About this task: Please reproduce, word for word, the lines in the records below that start with the line containing "делают процесс увлекательным. Графика" and go on through the line containing "Игра предлагает интересный симулятор".

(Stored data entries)
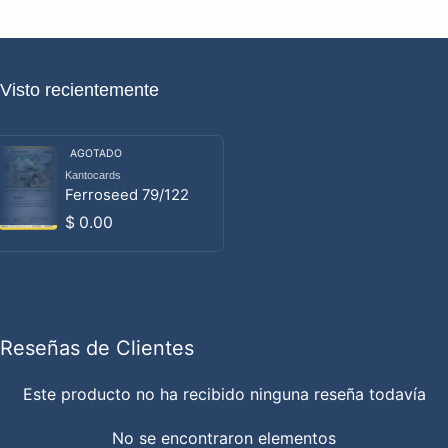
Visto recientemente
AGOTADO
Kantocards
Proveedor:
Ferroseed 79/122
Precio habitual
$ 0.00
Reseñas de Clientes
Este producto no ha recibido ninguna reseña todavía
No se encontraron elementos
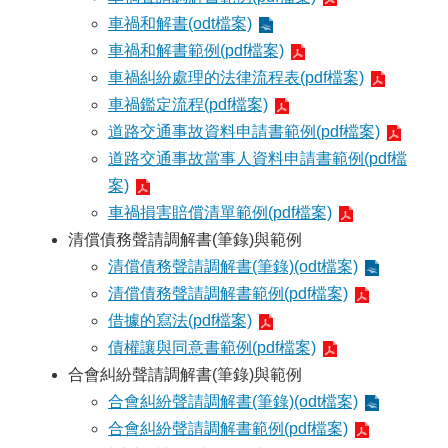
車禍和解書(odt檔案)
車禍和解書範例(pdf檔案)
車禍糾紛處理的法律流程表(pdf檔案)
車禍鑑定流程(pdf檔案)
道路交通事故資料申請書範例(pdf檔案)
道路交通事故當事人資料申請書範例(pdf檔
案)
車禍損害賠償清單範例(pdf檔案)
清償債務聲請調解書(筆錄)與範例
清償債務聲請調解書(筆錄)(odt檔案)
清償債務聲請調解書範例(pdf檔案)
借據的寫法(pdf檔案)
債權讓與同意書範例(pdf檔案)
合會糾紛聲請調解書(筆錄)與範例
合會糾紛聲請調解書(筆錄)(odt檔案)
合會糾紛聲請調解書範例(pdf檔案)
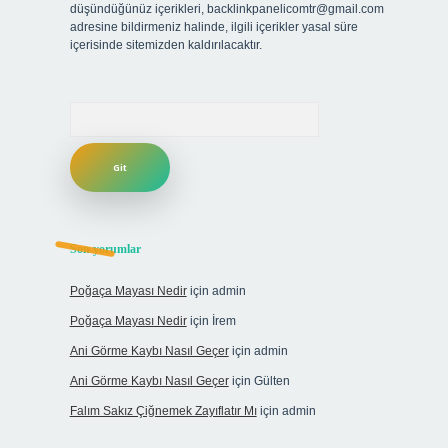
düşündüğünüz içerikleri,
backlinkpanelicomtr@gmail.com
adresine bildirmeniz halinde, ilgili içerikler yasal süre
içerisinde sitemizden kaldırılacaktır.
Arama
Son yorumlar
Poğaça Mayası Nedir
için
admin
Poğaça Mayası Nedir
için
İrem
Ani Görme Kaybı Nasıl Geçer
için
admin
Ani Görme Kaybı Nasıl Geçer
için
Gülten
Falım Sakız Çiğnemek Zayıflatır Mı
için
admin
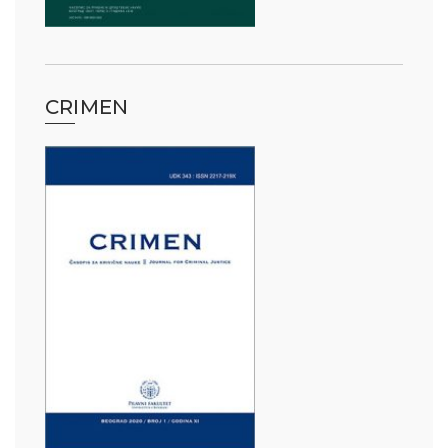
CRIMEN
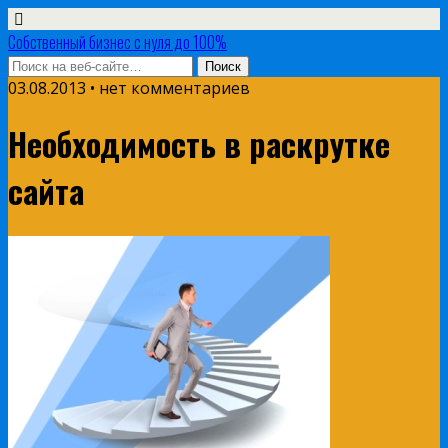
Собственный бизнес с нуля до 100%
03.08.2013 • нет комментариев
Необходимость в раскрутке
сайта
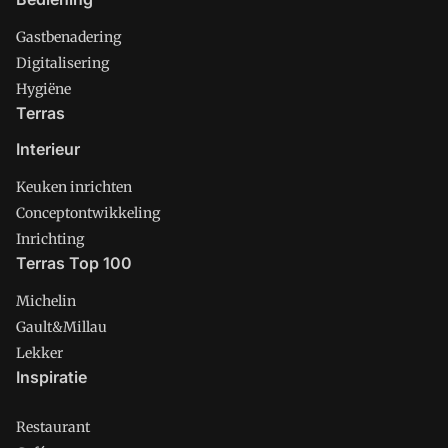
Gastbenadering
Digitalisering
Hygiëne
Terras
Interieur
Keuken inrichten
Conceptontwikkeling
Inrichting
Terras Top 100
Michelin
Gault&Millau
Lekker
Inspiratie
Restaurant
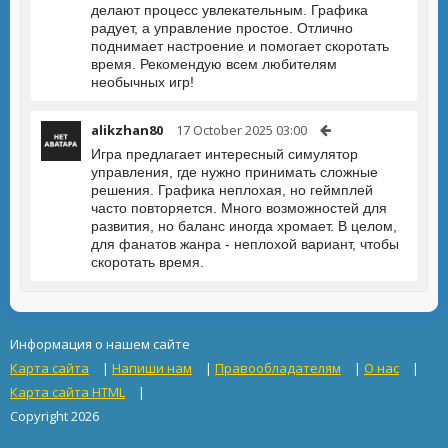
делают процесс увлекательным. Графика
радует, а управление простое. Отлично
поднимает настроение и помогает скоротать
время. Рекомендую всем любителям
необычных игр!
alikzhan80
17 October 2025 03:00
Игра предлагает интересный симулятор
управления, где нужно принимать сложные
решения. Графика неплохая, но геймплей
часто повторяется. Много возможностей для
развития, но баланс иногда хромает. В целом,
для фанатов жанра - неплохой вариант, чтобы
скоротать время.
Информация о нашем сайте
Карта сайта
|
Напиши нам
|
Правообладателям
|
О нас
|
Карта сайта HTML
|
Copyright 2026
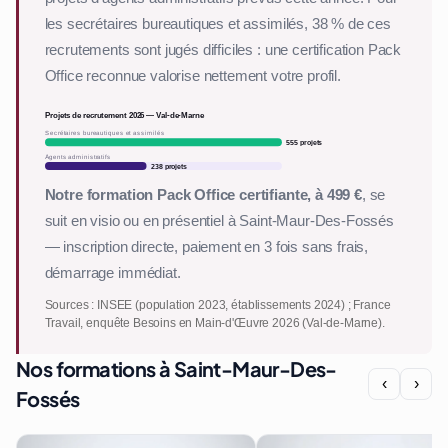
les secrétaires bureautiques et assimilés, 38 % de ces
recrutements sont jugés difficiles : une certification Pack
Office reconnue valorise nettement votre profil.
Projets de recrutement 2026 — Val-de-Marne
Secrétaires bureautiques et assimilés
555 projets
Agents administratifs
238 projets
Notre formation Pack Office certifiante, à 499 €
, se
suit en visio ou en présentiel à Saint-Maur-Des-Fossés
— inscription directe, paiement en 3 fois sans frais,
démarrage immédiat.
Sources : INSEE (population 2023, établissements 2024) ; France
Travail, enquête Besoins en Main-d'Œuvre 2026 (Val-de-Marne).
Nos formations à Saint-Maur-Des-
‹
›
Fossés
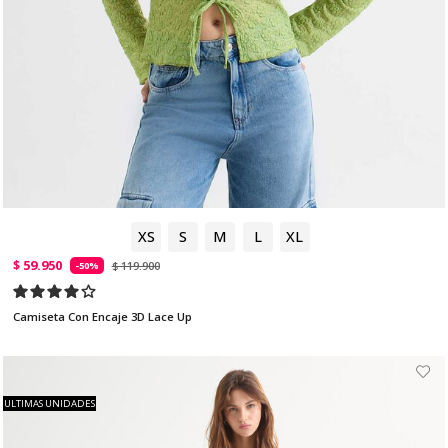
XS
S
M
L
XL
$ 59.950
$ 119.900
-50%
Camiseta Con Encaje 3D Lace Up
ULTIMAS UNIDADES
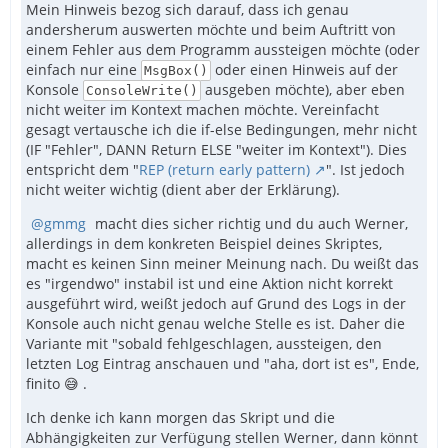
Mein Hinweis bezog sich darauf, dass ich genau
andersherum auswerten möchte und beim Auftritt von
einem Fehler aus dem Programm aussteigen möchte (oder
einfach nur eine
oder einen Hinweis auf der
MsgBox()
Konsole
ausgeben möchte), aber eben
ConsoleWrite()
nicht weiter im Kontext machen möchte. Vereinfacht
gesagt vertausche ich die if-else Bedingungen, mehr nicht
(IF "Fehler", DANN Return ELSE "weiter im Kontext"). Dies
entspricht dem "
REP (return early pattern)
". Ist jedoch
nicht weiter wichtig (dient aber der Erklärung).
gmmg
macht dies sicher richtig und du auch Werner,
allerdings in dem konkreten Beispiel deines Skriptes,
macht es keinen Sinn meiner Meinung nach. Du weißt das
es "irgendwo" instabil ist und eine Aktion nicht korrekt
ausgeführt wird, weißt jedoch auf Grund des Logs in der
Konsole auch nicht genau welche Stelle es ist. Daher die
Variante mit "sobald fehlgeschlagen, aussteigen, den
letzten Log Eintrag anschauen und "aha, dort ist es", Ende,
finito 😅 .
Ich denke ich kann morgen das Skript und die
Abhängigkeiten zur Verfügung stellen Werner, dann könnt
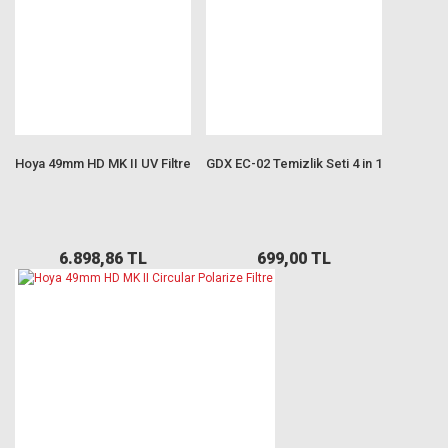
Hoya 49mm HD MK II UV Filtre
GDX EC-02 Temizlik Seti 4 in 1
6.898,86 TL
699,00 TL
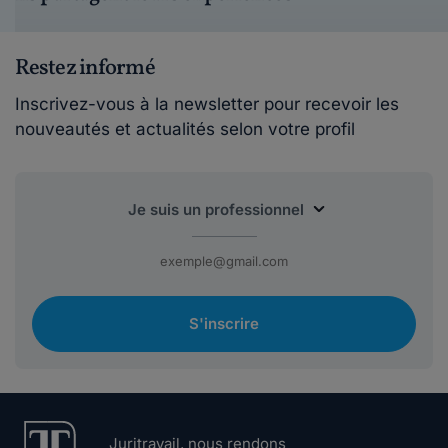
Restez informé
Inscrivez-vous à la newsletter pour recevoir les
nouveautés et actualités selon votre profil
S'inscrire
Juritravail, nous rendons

Response to this task:
делают процесс увлекательным. Графика
радует, а управление простое. Отлично
поднимает настроение и помогает скоротать
время. Рекомендую всем любителям
необычных игр!
alikzhan80
17 October 2025 03:00
Игра предлагает интересный симулятор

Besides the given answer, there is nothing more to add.